I have followed the events of your life ever since and, though sorely tempted at times, I have never broken my promise to your mother to keep the identity of Aunt Dimity’s creator a secret.

Even now, I am keeping my promise. Beth and I agreed many years ago that, without this chapter, the story would be incomplete

and nothing bothered us more than a story with gaps. We decided to fill those gaps by bequeathing to you our complete correspondence, from the first pair of letters to these, the last. With Beth’s approval, I engaged the firm of Willis & Willis to carry out our wishes.

You will find the correspondence waiting for you in my cottage, near the village of Finch in England. I disposed of my other properties, but I could not bring myself to dispose of the cottage. I grew up there, you see, and returned to it occasionally even after the war. It has always held a special place in my heart.

There is a small task I would like you to perform while you are there. William Willis will explain it to you at the appropriate time. It is a favor I can ask of no one but you, and I am confident that you will find it agreeable.

Please give my best wishes to William and to young Bill. Your mother and I approved of them without reservation, and you may trust them to look after your affairs as though they were their own.

I hope you are not too put out with Beth and me for keeping this from you for so long. I know that the idea of being watched
over from afar will pinch at your independent spirit, but I assure you that it was done with great respect and even greater

love,

      
Dimity Westwood

I looked up from the letter and stared blindly across the room as the words, and the images they evoked, settled over me like drifting snow. It was difficult to accept the fact that a woman I had never known had known so much about me, but I no longer doubted her existence. She knew too much to be a figment of anyone’s imagination.

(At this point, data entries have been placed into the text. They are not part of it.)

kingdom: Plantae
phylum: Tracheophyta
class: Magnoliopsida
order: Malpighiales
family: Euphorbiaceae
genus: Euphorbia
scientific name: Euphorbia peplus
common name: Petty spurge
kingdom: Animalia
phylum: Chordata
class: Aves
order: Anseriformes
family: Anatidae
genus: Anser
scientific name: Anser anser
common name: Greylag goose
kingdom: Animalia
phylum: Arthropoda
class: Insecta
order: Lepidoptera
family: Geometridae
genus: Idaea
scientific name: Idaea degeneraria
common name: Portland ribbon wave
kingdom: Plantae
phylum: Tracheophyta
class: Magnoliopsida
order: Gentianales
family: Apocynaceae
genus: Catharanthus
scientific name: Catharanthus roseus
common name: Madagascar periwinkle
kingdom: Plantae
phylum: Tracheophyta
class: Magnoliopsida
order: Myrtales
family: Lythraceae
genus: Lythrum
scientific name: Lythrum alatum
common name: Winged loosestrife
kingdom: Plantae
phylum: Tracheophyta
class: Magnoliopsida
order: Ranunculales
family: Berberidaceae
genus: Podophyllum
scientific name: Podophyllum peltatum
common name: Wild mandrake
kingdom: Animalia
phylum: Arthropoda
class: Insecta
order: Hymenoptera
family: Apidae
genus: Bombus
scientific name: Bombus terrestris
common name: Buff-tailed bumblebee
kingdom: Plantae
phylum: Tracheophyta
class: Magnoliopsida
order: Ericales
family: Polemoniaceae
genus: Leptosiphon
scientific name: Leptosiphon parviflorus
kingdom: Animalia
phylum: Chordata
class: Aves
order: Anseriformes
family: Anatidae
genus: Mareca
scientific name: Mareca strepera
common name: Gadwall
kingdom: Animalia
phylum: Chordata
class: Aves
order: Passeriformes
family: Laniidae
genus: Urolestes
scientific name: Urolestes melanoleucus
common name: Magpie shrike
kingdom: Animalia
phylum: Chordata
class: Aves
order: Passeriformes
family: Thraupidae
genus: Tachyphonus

My mother had been in London during the war and she had ended up on Eisenhower’s staff. While there, she had been an indefatigable explorer of the wartime city: she had told me of seeing the Tate Gallery shrouded in blackout curtains, St. Paul’s Cathedral alight with incendiaries, the streets cratered by bombing. She had met my father during that time and she had often spoken of their first meeting. But she had never spoken of this other momentous meeting, nor of the forty-year friendship that had grown from it. As I turned it over in my mind, though, I remembered the family ritual known as Quiet Time.

Quiet Time came just after supper, when my mother retired to her room, leaving Reginald and me engrossed in a story-book or some other peaceful activity. She emerged from her room looking so refreshed and invigorated that I had always assumed she used that time for a nap. Since I had been a fairly active—not to say rambunctious—child, it wasn’t an unreasonable assumption.